Hadir pada Kegiatan tersebut, 5 pemimpin perempuan akar rumput, pimpinan sekolah perempuan yang digagas Institut Kapal Perempuan. yaitu Saraiyah dari Sekolah Perempuan Desa Sukadana Kabupaten Lombok Utara, NTB. Siska dari Sekolah Perempuan Desa Montong Betok, Kabupaten Lombok Timur, NTB. Winaniarti dari Sekolah Perempuan Desa Pandan Wangi, Kabupaten Lombok Timur,NTB. Yerni Selly Bolu dari Pendamping Komunitas Desa Tanah Merah, Kabupaten Kupang, NTT. Serta Lilik Indrawati dari Sekolah Perempuan Desa Kesamben Kulon, Kabupaten Gresik, Jawa Timur
Saraiyah pun bercerita terkait pengalamannya mrlakukan pendampingan dan advokasi terhadap korban atas tindak pidana pelecehan seksual di desa Mumbulsari, Lombok Utara, yang merupakan yatim berumur 7 tahun
“Saya minta tolong bantuannya ya… Lagi mencari pelaku dan anaknya kini saya bawa. Kasusnya menyedihkan sekali. Eh baru sampai rumah, anaknya sakit lagi. Selama ini, Bapaknya sering marah dan pernah memukul dan mencaci maki. Kondisi anak merasakan ketakutan saat bapaknya marah dan pulang. Tapi saya tetap semangat, bekerja membantu masyarakat. Meskipun awalnya sejumlah kalangan mencibir yang saya lakukan,” ungkap Saraiyah
Banyaknya problematika terkait kasus-kasus yang menimpa perempuan membutuhkan kepekaan seluruh pihak untuk lebih bersimpati dan meninggalkan budaya patriarki selama ini. Seperti halnya pernikahan usia dini yang kerap dipraktikkan di daerah menjadi penting untuk tidak lagi dilakukan dan mendukung setiap orang untuk mendapat perlakuan yang adil dan bermartabat sesuai hukum yang berlaku di Indonesia.
Acara talkshow dalam rangkaian itu dipandu langsung Sonya Helen, Jurnalis Harian Kompas dengan narasumber Rohika Kurniadi Sari S.H., M.Si, Asisten Deputi Tumbuh Kembang Anak, Kementerian Pemberdayaan Perempuan dan Perlindungan Anak, Strategi Penanganan Perkawinan Anak dalam Konteks Pandemi COVID-19 serta Drs.

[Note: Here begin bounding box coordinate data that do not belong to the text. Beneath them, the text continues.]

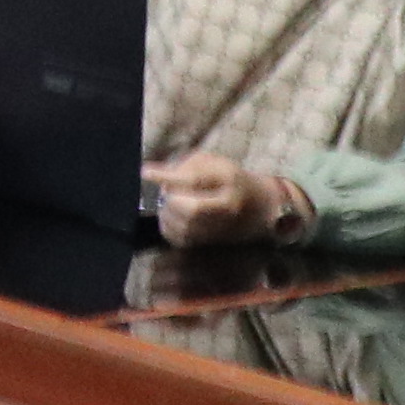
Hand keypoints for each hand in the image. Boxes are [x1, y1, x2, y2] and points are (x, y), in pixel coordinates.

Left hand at [146, 152, 307, 246]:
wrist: (259, 205)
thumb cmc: (228, 179)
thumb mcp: (211, 163)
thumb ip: (184, 167)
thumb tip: (154, 175)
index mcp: (228, 179)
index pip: (195, 179)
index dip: (168, 177)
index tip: (146, 172)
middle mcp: (228, 205)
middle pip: (189, 209)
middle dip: (171, 200)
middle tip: (168, 193)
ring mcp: (223, 227)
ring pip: (183, 226)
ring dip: (168, 214)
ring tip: (172, 204)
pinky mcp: (213, 242)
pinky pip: (181, 239)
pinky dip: (169, 228)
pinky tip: (173, 217)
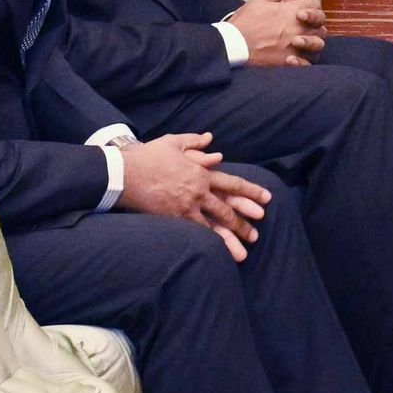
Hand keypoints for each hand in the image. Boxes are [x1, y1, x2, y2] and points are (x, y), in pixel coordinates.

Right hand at [118, 131, 270, 257]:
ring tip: (243, 253)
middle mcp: (198, 192)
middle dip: (243, 224)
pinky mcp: (172, 219)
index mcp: (202, 173)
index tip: (267, 200)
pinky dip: (207, 243)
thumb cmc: (148, 156)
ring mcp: (186, 207)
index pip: (233, 184)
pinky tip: (216, 253)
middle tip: (256, 235)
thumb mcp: (173, 142)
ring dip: (229, 239)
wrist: (124, 173)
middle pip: (227, 210)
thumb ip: (194, 141)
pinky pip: (194, 233)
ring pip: (213, 226)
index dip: (252, 192)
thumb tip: (210, 139)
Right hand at [227, 0, 325, 65]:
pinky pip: (308, 63)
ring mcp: (296, 46)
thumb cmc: (244, 23)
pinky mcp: (290, 63)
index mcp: (292, 11)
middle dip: (315, 22)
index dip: (311, 4)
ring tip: (298, 41)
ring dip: (312, 41)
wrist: (233, 47)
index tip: (303, 8)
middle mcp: (298, 28)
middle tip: (301, 25)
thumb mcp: (260, 0)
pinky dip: (305, 61)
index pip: (315, 4)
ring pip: (318, 44)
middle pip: (321, 24)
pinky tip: (294, 57)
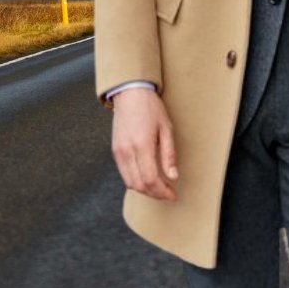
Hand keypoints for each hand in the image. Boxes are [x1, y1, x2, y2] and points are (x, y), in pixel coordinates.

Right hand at [111, 87, 178, 201]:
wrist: (130, 93)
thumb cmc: (151, 108)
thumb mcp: (166, 128)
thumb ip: (169, 154)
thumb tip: (173, 176)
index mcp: (142, 146)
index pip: (151, 180)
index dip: (162, 192)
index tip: (173, 194)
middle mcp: (127, 152)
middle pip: (139, 185)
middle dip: (155, 194)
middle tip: (168, 193)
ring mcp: (119, 152)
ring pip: (130, 182)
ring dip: (145, 189)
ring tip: (159, 187)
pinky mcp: (115, 151)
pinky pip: (124, 174)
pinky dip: (135, 181)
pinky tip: (147, 177)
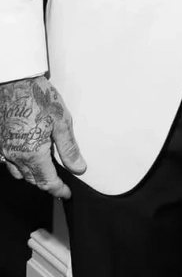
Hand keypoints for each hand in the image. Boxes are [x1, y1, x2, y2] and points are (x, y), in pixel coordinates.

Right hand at [0, 75, 85, 197]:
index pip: (47, 182)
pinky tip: (30, 158)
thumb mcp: (61, 122)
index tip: (66, 193)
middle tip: (60, 182)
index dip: (58, 190)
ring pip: (20, 173)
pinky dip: (20, 166)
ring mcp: (5, 150)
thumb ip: (69, 148)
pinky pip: (9, 163)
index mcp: (33, 153)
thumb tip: (79, 167)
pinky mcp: (0, 142)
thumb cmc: (39, 98)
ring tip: (48, 170)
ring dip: (34, 176)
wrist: (16, 83)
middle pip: (33, 180)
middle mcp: (16, 156)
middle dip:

H. M. Juani Taofik, M. AP, Sekertaris Daerah Kabupaten Lombok Timur, NTB, Implementasi Peraturan Bupati tentang Pencegahan Perkawinan Anak dan Keberhasilan Mendorong Pembentukan Peraturan Desa di 139 Desa di Lombok Timur.
Institut Kapal Perempuan juga mrnjalin mitra dan kerjasama dengan LPSDM – NTB, KPS2K – Jawa Timur, Kartini Manakarra – Sulawesi Barat, YKPM – Sulawesi Selatan. Berbagai capaian dan inisiatif berhasil dikembangkan dalam upaya mencegah kekerasan berbasis gender terutama perkawinan anak di masa pandemi ini.